*WHAT TO WORK ON*
For this task, output every entry below exactly and omit the pictures.

Top of AVAILABLE DATA

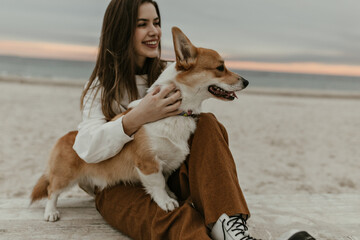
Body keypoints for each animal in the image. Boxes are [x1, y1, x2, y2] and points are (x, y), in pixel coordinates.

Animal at [31, 26, 249, 221]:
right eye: (220, 68)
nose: (247, 82)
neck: (178, 114)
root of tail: (65, 137)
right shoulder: (148, 163)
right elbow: (158, 184)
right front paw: (166, 202)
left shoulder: (165, 165)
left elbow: (165, 182)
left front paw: (170, 194)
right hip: (64, 176)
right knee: (52, 190)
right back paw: (51, 212)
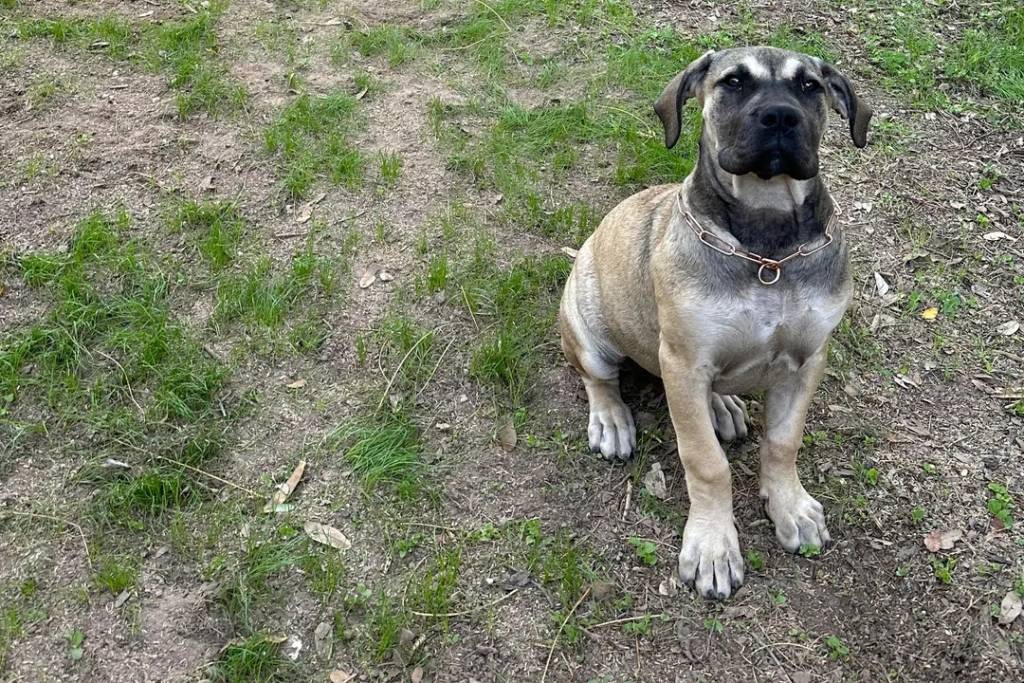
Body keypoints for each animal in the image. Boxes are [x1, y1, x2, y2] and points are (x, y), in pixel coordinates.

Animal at [559, 46, 871, 599]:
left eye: (810, 86)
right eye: (734, 82)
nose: (780, 117)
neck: (768, 251)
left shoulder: (808, 359)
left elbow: (783, 442)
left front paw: (790, 506)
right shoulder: (684, 361)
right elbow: (705, 463)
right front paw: (712, 546)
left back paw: (723, 406)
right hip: (589, 325)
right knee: (598, 377)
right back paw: (612, 419)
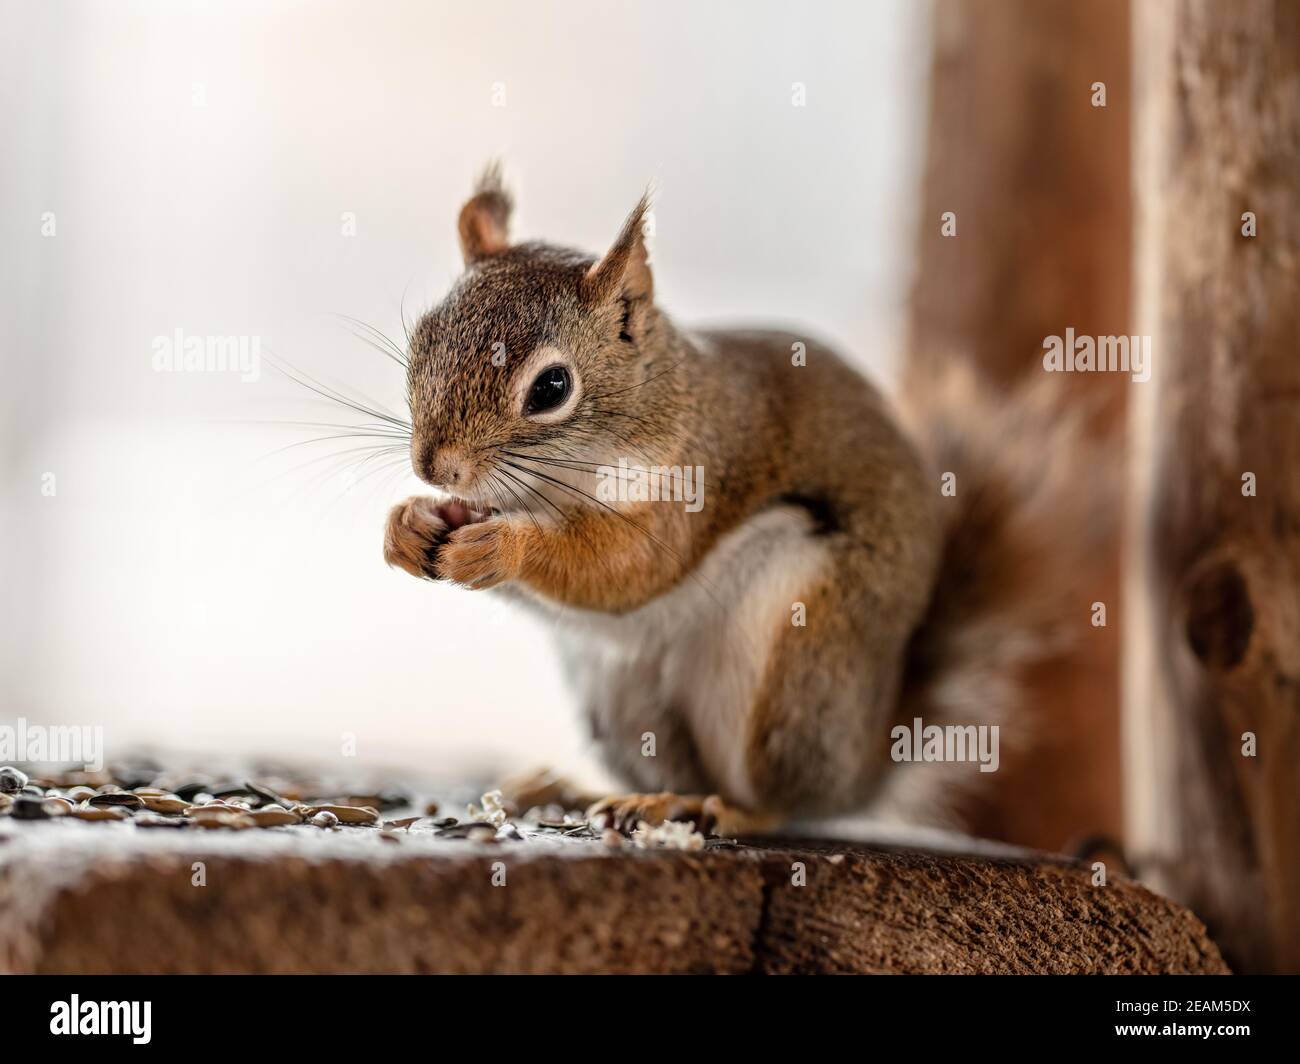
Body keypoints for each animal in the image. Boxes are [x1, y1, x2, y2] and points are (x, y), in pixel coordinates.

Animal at [382, 170, 1097, 837]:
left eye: (552, 387)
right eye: (421, 341)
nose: (434, 465)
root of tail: (862, 766)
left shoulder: (694, 483)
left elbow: (627, 569)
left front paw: (504, 544)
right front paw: (407, 526)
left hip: (789, 658)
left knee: (780, 798)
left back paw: (722, 808)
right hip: (619, 696)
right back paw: (592, 793)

Bottom of AVAILABLE DATA

*WRITTEN REPLY*
Body keypoints for each animal in the image. Boxes are [x1, y1, x2, y2] and points are (x, y), in pixel coordinates.

Animal at [31, 26, 249, 221]:
right eye: (220, 68)
nose: (247, 82)
neck: (178, 114)
root of tail: (65, 137)
right shoulder: (148, 163)
right elbow: (158, 184)
right front paw: (166, 202)
left shoulder: (165, 165)
left elbow: (165, 182)
left front paw: (170, 194)
right hip: (64, 176)
right knee: (52, 190)
right back paw: (51, 212)
Body keypoints for each animal in the image. Boxes are [x1, y1, x2, y2] and points are (x, y), in pixel coordinates.

Animal at [559, 46, 871, 599]:
left eye: (810, 86)
right eye: (734, 82)
nose: (780, 117)
neck: (768, 251)
left shoulder: (808, 359)
left elbow: (783, 442)
left front paw: (790, 506)
right shoulder: (684, 361)
right elbow: (705, 463)
right front paw: (712, 546)
left back paw: (723, 406)
right hip: (589, 325)
right knee: (598, 377)
right back paw: (612, 419)
Body keypoints for each animal in the image. Boxes are [x1, y1, x2, y2] and points are (x, y), in pixel coordinates.

Animal at [382, 170, 1097, 837]:
left eye: (552, 387)
right eye: (421, 341)
nose: (434, 465)
root of tail: (862, 766)
left shoulder: (694, 483)
left elbow: (627, 569)
left front paw: (504, 544)
right front paw: (407, 526)
left hip: (789, 658)
left knee: (780, 798)
left back paw: (722, 808)
right hip: (619, 696)
right back paw: (592, 793)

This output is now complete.